Your assignment ▸ A faithful copy of all the data is required; pictures should not be included.

——————————

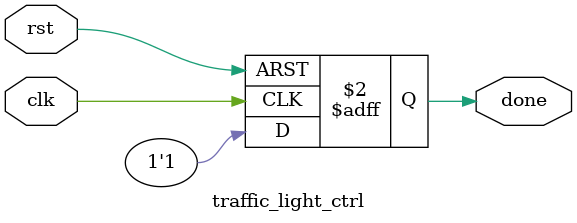
<source format=v>

module traffic_light_ctrl(input clk, input rst, output reg done);
    always @(posedge clk or posedge rst) begin
        if (rst)
            done <= 0;
        else
            done <= 1;
    end
endmodule

</source>
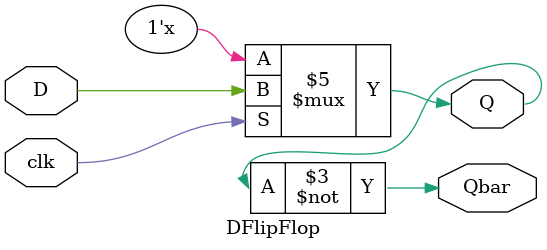
<source format=v>

module DFlipFlop(clk, D, Q, Qbar);

input clk; 
input D; // input to the D FlipFlop
output reg Q;
output Qbar; 

always@*
begin
if (clk == 1'b1)
Q <= D; // Assigning Q value to D
else 
Q <= Q; 

end

assign Qbar = ~Q; 

endmodule
</source>
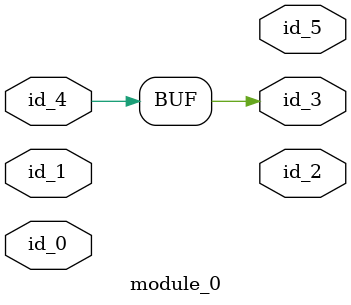
<source format=v>
module module_0 (
    input id_0,
    input id_1,
    output reg id_2,
    output id_3,
    input id_4,
    output id_5
);
  initial begin
    id_3 <= id_4;
    if ((id_4 || 1)) begin
      if (1) begin
        if (id_1)
          #1 begin
            if ("") begin
              id_2 <= id_0;
              id_3 = id_0;
              id_5 <= 1;
              id_3 <= id_4;
            end
          end
      end else begin
        id_5 <= 1;
        id_5 <= id_0;
      end
    end
  end
endmodule

</source>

——————————

Result ▸
<source format=v>

module traffic_light_ctrl(input clk, input rst, output reg done);
    always @(posedge clk or posedge rst) begin
        if (rst)
            done <= 0;
        else
            done <= 1;
    end
endmodule

</source>
<source format=v>

module DFlipFlop(clk, D, Q, Qbar);

input clk; 
input D; // input to the D FlipFlop
output reg Q;
output Qbar; 

always@*
begin
if (clk == 1'b1)
Q <= D; // Assigning Q value to D
else 
Q <= Q; 

end

assign Qbar = ~Q; 

endmodule
</source>
<source format=v>
module module_0 (
    input id_0,
    input id_1,
    output reg id_2,
    output id_3,
    input id_4,
    output id_5
);
  initial begin
    id_3 <= id_4;
    if ((id_4 || 1)) begin
      if (1) begin
        if (id_1)
          #1 begin
            if ("") begin
              id_2 <= id_0;
              id_3 = id_0;
              id_5 <= 1;
              id_3 <= id_4;
            end
          end
      end else begin
        id_5 <= 1;
        id_5 <= id_0;
      end
    end
  end
endmodule

</source>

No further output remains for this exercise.